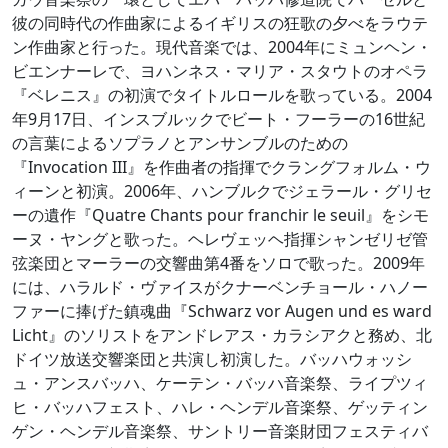
彼の同時代の作曲家によるイギリスの狂歌の夕べをラウテ
ン作曲家と行った。現代音楽では、2004年にミュンヘン・
ビエンナーレで、ヨハンネス・マリア・スタウトのオペラ
『ベレニス』の初演でタイトルロールを歌っている。2004
年9月17日、インスブルックでビート・フーラーの16世紀
の言葉によるソプラノとアンサンブルのための
『Invocation III』を作曲者の指揮でクラングフォルム・ウ
ィーンと初演。2006年、ハンブルクでジェラール・グリセ
ーの遺作『Quatre Chants pour franchir le seuil』をシモ
ーヌ・ヤングと歌った。ヘレヴェッヘ指揮シャンゼリゼ管
弦楽団とマーラーの交響曲第4番をソロで歌った。2009年
には、ハラルド・ヴァイスがクナーベンチョール・ハノー
ファーに捧げた鎮魂曲『Schwarz vor Augen und es ward
Licht』のソリストをアンドレアス・カラシアクと務め、北
ドイツ放送交響楽団と共演し初演した。バッハウォッシ
ュ・アンスバッハ、ケーテン・バッハ音楽祭、ライプツィ
ヒ・バッハフェスト、ハレ・ヘンデル音楽祭、ゲッティン
ゲン・ヘンデル音楽祭、サントリー音楽財団フェスティバ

What this task involves — For every line above that includes the word "ヘンデル音楽祭", return the line.

Output —
ヒ・バッハフェスト、ハレ・ヘンデル音楽祭、ゲッティン
ゲン・ヘンデル音楽祭、サントリー音楽財団フェスティバ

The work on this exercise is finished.